2004-01-31 Thread Mark Terribile
Bubble Gum [EMAIL PROTECTED] wrote:

 I just want to ask (i'm sorry if it's a silly question),why freebsd
 logo use devil character?

Answered by Paul A. Hoadley and Peter Ulrich Kruppa:
It's not a devil.  It's a daemon.
  === 
 1) It isn't a devil but a small daemon, ... programs called daemons,  ... 
 2) [It's] name is beastie, ... a quasihomophone to BSD ... 
 3) On http://www.freebsdmall.com you can buy Tee-shirts, ...

As a recent member of OOOF (The Organization of Obsolete Old Fogies) I was
there (well, nearby) when it happened.

Back in the early days of UNIX (as then it was typset), when the mists
of the Big Iron Age were yet to clear, and v5 and v6 were new and Lions
had not yet written, there was called a moot or assembly, and the practice
of distributing tee shirts to commemorate a moot was also young.  And
someone commissioned a tee shirt, and someone drew it (and their names
may be found elsewhere), and it showed a PDP-11 to which heavy galvanized
plumbing was added.  Beneath one leaky pipe fitting was a large wooden
barrel named `/dev/null', and on the plumbing there sat some number of
small horn'd figures, red, with arrow-pointed tails and tridents (which
the uneducated describe as pitchforks), and one of these daemons has just
prodded another to leap from his perch, who might be said to be forking off.

Backstory on `demon/daemon': In pre-Christian (ie. Greek) thinking, a
daemon was a spirit, neither angelic nor diabolical, which took care of
something, someone, or someplace.  (This was education by osmosis, so feel
free to correct me.)  In Plato's _The Death of Socrates_ (or _Last Days of
Socrates_, or ...) you can read Socrates speculation on the hereafter, and
of a guide spirit that he expects will be there to greet him.

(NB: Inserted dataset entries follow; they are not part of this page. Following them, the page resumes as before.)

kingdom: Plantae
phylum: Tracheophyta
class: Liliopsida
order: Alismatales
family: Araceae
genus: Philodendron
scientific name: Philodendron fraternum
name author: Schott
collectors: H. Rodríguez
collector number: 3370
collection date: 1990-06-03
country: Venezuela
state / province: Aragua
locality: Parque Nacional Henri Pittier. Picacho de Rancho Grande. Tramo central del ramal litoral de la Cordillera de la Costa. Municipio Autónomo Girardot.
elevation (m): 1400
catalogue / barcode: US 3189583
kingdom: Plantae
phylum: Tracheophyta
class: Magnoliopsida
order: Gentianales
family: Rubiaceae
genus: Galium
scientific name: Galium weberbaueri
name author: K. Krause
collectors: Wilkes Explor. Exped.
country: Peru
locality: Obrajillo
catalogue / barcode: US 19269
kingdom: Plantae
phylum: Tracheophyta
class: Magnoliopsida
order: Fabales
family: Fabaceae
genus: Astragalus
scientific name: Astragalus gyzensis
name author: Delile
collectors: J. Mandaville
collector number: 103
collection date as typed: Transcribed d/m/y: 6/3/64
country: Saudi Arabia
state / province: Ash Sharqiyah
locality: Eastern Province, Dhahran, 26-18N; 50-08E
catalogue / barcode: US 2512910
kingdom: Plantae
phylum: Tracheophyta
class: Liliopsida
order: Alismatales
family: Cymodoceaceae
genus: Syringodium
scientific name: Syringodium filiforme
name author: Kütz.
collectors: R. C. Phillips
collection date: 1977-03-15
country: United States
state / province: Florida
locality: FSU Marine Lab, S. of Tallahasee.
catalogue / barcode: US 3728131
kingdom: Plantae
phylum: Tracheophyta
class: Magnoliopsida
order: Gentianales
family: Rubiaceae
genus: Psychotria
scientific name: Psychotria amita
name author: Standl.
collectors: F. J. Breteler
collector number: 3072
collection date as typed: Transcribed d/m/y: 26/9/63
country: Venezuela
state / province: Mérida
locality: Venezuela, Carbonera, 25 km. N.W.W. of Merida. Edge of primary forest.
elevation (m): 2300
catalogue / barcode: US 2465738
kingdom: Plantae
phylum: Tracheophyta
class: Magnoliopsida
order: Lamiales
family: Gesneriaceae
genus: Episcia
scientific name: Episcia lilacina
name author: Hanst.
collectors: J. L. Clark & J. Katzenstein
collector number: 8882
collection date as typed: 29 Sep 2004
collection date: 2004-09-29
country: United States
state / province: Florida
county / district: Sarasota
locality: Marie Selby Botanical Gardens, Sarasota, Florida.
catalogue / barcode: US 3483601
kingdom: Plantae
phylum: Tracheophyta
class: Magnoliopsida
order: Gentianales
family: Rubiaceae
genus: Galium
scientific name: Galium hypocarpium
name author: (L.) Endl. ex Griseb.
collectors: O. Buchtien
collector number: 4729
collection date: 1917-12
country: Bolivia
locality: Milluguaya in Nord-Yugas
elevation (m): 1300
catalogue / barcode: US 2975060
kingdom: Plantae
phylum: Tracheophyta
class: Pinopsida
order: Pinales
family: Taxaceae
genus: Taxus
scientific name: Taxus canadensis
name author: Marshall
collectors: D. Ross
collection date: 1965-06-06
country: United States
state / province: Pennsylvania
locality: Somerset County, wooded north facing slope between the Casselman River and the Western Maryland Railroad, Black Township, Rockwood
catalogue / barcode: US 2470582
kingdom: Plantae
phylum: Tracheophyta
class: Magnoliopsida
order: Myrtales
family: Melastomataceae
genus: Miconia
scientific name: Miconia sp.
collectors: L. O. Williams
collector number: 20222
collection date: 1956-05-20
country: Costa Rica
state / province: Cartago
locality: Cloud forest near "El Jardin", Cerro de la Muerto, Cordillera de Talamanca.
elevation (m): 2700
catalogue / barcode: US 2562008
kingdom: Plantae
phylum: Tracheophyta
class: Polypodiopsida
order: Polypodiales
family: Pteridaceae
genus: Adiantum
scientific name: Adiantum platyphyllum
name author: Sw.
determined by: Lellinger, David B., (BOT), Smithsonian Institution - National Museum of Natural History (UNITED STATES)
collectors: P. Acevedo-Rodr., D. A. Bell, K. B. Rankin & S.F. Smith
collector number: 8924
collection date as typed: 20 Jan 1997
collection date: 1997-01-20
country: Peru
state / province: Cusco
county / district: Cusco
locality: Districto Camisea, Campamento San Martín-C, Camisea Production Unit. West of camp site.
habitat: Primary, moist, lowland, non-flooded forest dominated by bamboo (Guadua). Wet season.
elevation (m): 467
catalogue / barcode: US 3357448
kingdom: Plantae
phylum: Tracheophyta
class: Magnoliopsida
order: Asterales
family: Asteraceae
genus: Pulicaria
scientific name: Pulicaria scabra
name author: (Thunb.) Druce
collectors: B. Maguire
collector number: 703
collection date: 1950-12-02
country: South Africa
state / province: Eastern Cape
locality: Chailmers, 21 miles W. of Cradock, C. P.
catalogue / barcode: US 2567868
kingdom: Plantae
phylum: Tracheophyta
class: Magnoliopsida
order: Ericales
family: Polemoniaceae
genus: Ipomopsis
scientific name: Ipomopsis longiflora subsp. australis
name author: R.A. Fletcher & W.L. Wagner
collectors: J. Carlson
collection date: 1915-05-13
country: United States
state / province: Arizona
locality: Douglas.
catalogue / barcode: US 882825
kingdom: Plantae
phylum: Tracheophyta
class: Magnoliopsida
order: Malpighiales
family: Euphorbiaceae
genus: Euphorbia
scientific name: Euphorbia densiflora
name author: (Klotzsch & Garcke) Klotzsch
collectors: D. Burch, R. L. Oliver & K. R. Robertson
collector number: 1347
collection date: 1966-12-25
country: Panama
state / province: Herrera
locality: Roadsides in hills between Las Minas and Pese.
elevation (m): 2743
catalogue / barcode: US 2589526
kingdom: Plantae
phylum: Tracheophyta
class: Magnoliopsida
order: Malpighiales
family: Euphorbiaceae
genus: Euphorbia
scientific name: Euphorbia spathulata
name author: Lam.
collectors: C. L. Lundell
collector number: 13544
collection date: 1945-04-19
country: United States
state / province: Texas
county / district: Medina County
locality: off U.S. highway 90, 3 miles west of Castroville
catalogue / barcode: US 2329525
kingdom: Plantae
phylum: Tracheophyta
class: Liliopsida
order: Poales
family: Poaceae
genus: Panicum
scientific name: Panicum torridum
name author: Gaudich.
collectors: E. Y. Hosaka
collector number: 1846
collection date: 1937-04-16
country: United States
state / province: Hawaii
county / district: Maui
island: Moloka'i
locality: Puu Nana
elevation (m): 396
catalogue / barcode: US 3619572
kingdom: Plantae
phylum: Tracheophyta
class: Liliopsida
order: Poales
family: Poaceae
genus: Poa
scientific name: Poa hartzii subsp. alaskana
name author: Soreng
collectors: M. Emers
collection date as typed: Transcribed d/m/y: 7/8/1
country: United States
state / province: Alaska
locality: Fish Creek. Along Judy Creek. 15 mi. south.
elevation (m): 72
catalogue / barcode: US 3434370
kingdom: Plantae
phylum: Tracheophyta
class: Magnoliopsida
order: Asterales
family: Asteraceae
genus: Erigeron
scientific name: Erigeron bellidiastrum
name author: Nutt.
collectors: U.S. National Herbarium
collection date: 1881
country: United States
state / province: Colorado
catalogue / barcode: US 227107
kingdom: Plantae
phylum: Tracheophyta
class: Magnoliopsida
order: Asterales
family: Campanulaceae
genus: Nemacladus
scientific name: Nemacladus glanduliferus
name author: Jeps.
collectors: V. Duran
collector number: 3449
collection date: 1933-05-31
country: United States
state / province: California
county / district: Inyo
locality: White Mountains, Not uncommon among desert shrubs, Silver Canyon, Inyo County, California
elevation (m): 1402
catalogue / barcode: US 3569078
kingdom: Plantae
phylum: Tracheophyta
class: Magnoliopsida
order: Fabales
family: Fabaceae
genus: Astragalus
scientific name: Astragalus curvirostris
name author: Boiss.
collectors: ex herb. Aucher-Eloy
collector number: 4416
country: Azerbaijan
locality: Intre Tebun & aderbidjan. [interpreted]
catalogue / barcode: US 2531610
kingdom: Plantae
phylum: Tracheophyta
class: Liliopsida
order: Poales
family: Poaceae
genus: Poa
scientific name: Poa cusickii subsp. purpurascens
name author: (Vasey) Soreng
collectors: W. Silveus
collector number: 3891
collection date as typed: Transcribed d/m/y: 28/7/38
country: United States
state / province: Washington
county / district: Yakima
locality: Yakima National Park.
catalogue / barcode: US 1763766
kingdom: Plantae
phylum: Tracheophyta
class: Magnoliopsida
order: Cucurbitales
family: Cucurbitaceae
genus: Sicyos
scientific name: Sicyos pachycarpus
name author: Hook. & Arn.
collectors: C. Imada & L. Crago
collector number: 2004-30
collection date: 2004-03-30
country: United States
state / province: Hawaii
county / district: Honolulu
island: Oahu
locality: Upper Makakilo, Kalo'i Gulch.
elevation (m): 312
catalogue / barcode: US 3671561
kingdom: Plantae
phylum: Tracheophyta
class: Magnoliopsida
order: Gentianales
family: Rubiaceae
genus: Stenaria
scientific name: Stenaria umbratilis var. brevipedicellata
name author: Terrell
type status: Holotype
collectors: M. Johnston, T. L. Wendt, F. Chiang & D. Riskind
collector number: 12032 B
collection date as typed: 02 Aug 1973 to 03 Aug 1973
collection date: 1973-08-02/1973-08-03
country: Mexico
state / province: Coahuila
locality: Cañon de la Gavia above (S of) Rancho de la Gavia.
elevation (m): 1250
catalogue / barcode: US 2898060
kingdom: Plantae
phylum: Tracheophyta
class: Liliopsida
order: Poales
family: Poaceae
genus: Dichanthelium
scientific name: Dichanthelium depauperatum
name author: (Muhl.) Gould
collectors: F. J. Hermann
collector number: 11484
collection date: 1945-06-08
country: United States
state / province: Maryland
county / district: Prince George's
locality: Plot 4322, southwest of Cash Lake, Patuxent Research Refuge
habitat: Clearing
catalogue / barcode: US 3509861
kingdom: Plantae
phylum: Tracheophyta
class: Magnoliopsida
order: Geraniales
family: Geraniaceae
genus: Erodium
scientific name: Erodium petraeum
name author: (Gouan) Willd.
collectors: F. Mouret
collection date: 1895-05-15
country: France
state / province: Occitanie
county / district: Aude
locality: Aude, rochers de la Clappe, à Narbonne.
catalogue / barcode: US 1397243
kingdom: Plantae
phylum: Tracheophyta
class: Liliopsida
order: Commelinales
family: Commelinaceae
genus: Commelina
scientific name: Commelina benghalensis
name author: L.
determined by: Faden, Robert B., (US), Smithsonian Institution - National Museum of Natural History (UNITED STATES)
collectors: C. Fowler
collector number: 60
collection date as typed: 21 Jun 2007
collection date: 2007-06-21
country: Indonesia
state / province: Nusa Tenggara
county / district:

As to the name: it's my speculation that, when Christianity came along, the
world got divided into the divine and angelic .vs. the diabolical, with us in
the middle, and anything that was neither divine nor angelic nor human had to
be diabolical.  So over time, and probably through forgetting and rediscovery
of the word, the helpful or friendly or simply neutral daemon became the demon.

I don't know if Ritchie or Thompson were the first to use the name for a
computer service.  It seems likely that at least one of them was overeducated.

So no, there is nothing diabolical about FreeBSD, unlike a certain `32 bit
extension to a 16 bit kluge on an eight-bit operating system for a four-bit
microprocessor written by a two-bit company that can't stand one bit of
competition.'

May we never forget the ``story'' in History.